А Эттарра ответила достаточно трезво:
– Как ты обнаружишь, мой милый, с тобой согласятся весьма немногие – там, где ты найдешь вместо этого, что все твои причудливые Небеса дрожат от волнения из-за твоего прибытия. Поскольку при своем необузданном красноречии за время своей деятельности, только что подошедшей к концу, ты обратил на путь истинный множество людей. На самом деле ты заманил на стези вечного спасения – как официально сообщил в утреннем заявлении архангел Орифиил – не менее одной тысячи ста семи душ. Как следствие этого, блаженные повсюду в данный момент готовятся радушно принять дома доблестного героя Небес пением псалмов при участии полного состава небесного хора.
– Увы! – сказал блаженный Одо во второй раз. – Но это поистине ужасно!
И при этом он задумчиво поправил ночную рубашку, натянул более аккуратно на щиколотки красные фланелевые грелки для ног и на минуту впал в раздумья сбитого с толку человека. Ни один человек, обладающий его известной скромностью, не поверил бы, что сумма будет четырехзначной, но его красноречие и поток живейших образов, конечно же, иногда обращали многих людей к принятию утешающих заверений религии. Да епископ не мог обнаружить и в своих поступках чего-то заслуживающего порицания – даже сейчас.
Нет, он поступал логично. Положение низших слоев общества в том мире, который Одо Вальнерский теперь оставил позади, весьма определенно требовало именно такой веры, которая является (ибо бытие крестьянина и лавочника далеко от восхищения) одновременно наркотиком и благотворным ограничителем…
– Одним словом, ситуация приводит в недоумение, – сказал епископ вслух, – и она обладает особенностями, которые ни один священник не мог предвидеть. Однако я по-прежнему убежден, что, если бы я и лгал, в моем поведении не было бы ни единого изъяна.
Теперь очаровательная девушка, прижавшаяся к нему и настолько счастливая, будто еще раз встретиться со своим дорогим Одо вполне достаточно для ее верного сердца, не сказала ничего, пока…
Но уважаемому всеми епископу, отделенному от тела и плывущему в пустоте, а одетому лишь в ночную рубашку и красные фланелевые грелки для ног, показалось чуточку обескураживающим вот так обнаружить, что религиозные представления переходят свои законные границы и преследуют его по другую сторону могилы.
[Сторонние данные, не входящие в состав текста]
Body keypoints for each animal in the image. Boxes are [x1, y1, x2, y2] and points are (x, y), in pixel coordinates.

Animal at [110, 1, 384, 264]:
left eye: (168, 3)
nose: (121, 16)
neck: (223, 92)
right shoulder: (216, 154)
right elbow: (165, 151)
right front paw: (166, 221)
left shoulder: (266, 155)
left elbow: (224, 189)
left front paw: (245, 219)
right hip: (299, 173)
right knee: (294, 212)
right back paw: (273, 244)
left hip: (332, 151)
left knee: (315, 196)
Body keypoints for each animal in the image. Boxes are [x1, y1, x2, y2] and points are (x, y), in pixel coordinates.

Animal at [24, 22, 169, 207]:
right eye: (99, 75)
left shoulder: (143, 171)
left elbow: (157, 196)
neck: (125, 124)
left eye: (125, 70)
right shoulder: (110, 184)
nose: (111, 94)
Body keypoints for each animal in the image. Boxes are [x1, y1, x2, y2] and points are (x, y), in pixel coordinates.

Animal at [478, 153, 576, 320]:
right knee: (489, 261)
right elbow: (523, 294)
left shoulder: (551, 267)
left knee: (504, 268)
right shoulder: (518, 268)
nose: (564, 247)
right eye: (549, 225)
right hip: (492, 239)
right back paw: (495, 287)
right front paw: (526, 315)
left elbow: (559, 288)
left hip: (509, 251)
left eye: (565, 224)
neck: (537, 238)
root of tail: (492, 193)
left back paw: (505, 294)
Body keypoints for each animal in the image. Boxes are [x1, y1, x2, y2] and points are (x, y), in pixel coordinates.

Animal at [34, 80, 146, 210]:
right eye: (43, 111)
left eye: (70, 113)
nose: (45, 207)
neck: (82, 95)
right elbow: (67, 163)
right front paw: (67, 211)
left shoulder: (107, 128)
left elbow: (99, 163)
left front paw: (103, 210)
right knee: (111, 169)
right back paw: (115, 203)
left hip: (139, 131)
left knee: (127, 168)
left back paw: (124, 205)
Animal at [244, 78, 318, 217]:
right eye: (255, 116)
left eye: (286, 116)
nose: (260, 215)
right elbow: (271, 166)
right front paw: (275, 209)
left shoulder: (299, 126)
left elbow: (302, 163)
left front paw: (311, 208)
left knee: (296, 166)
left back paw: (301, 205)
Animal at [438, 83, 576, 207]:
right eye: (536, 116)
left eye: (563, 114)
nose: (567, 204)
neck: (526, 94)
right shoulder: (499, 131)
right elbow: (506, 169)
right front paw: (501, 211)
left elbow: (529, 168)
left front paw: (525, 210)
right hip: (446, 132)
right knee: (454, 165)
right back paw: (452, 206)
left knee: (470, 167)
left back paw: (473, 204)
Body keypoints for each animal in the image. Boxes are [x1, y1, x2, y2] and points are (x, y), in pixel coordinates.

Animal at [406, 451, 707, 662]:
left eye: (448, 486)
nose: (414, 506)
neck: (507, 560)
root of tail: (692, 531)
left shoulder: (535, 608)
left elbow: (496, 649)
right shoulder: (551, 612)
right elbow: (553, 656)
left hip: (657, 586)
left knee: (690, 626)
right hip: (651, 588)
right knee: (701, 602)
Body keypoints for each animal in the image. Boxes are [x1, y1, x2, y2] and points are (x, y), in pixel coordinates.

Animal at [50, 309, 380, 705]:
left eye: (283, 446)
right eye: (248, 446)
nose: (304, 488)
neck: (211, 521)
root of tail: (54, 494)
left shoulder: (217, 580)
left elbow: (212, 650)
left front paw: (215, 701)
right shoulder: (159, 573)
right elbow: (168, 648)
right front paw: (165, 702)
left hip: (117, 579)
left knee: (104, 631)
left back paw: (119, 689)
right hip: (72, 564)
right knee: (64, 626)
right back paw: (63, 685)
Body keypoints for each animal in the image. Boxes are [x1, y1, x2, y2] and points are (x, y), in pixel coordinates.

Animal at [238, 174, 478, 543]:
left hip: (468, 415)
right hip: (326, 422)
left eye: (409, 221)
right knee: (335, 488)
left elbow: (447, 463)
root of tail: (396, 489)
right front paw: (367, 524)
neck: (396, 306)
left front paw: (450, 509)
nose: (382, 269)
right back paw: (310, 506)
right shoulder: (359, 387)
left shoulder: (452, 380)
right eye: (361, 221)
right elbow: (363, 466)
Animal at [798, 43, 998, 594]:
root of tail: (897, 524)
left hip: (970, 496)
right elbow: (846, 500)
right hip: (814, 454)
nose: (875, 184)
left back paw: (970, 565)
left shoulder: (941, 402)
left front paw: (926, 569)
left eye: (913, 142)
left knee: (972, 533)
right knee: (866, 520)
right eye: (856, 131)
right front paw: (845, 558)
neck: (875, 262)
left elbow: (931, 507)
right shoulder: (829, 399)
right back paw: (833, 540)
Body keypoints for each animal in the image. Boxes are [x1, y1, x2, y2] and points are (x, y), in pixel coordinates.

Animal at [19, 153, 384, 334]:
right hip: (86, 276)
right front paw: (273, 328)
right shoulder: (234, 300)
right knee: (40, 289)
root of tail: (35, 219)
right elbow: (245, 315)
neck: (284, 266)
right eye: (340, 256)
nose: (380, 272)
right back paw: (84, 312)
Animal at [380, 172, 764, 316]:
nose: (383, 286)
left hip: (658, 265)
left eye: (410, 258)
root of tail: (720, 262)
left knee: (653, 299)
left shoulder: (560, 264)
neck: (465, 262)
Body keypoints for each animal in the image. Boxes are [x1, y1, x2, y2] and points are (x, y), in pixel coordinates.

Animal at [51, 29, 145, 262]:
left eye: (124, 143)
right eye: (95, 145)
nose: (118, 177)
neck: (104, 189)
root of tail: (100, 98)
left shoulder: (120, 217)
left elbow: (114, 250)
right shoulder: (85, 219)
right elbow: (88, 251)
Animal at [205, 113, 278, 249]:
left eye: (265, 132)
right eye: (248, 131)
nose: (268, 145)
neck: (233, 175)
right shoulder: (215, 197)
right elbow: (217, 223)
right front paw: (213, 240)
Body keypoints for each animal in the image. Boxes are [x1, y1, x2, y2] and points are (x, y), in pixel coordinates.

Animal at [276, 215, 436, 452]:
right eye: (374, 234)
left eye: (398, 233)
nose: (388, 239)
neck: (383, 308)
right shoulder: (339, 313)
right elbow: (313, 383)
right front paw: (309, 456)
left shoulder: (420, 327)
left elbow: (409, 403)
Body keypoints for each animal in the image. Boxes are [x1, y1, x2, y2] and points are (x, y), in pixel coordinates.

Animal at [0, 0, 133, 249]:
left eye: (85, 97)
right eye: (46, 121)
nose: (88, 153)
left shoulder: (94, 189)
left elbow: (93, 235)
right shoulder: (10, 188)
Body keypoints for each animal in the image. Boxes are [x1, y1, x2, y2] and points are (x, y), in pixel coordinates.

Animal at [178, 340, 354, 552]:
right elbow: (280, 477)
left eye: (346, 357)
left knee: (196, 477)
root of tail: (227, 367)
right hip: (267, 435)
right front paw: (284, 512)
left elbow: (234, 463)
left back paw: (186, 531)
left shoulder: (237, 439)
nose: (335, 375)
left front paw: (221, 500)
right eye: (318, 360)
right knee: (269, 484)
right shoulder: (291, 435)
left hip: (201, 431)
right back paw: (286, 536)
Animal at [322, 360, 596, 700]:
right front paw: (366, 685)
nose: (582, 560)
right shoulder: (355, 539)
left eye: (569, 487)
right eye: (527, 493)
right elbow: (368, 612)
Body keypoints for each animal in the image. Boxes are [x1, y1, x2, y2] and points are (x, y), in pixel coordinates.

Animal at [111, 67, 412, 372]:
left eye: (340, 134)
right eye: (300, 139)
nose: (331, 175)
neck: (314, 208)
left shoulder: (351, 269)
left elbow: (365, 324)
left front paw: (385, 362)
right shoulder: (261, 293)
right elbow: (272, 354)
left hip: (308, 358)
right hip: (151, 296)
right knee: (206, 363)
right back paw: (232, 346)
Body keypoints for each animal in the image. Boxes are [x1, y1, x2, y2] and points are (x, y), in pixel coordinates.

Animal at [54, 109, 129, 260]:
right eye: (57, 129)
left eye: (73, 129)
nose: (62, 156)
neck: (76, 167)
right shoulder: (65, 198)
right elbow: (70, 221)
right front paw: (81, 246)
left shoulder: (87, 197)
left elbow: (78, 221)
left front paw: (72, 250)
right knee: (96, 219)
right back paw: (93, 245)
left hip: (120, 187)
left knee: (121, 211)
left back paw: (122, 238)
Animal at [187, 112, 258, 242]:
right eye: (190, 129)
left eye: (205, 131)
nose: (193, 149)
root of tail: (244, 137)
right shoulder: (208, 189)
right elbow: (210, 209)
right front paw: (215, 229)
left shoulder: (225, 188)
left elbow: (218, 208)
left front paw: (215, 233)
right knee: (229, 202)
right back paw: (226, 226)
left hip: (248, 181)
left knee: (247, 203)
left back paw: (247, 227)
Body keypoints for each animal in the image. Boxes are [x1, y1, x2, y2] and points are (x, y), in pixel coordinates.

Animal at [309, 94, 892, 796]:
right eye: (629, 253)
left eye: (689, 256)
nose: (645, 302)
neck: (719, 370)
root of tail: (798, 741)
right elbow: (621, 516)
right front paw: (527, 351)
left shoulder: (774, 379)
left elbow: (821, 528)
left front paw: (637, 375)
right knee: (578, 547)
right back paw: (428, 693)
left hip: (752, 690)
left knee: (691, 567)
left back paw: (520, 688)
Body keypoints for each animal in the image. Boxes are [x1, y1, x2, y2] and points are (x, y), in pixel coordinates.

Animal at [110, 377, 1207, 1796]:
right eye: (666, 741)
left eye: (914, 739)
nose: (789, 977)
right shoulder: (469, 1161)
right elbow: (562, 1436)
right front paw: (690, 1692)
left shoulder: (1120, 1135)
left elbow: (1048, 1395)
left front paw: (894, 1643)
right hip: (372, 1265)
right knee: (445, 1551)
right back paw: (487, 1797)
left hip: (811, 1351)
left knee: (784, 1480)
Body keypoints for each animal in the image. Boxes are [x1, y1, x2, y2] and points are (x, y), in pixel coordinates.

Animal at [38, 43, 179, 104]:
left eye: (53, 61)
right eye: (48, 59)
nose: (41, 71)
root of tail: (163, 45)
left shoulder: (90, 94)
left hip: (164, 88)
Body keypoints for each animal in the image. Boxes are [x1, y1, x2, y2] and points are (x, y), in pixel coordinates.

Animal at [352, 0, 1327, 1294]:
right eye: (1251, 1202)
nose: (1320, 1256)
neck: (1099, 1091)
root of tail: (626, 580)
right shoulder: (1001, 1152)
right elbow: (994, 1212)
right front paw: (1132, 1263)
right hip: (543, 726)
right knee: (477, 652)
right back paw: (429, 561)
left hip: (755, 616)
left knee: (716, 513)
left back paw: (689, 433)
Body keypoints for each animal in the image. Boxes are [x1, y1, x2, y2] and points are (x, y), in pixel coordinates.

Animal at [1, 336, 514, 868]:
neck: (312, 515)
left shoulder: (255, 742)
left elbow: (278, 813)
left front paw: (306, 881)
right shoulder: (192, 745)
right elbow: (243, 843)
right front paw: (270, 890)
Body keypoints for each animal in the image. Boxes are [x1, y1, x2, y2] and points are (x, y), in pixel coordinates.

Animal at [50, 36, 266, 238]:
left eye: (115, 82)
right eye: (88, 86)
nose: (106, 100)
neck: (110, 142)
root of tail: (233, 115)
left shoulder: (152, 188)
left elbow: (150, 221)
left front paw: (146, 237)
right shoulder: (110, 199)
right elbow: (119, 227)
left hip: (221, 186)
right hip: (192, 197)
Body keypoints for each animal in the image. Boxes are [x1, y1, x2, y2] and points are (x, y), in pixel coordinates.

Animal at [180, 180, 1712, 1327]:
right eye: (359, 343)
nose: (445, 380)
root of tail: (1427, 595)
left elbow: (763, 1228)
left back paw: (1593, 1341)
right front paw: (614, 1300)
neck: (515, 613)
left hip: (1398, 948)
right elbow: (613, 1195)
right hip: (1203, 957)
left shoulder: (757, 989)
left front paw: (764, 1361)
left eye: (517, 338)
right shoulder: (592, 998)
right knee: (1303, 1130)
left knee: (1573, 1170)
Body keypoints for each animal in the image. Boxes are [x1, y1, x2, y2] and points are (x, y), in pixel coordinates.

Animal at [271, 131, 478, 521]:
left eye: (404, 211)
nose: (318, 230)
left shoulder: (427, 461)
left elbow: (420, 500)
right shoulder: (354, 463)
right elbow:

А если подумать, неразумность такого итога его долгой и почетной деятельности была не единственной тревожащей чертой. Теперь Одо Вальнерский посмотрел на приближающийся громадный причал, над которым сверкал вход в Рай. Ворота эти действительно представляли собой огромную жемчужину с отверстием, через которое можно было войти внутрь, а над ним, как сейчас разобрал епископ, было выгравировано имя «Левий»[16].
Одо Вальнерский воскресил в памяти свои библейские штудии. Ему еще больше стало не по себе, и он ткнул пальцем под покрытое нежной, как бархат, кожей ребро своей спутницы по этому маленькому золотисто-розовому облаку.
– Проснись, моя дорогая Эттарра, и расскажи, похоже ли это место на то, которое описано в Священном Писании!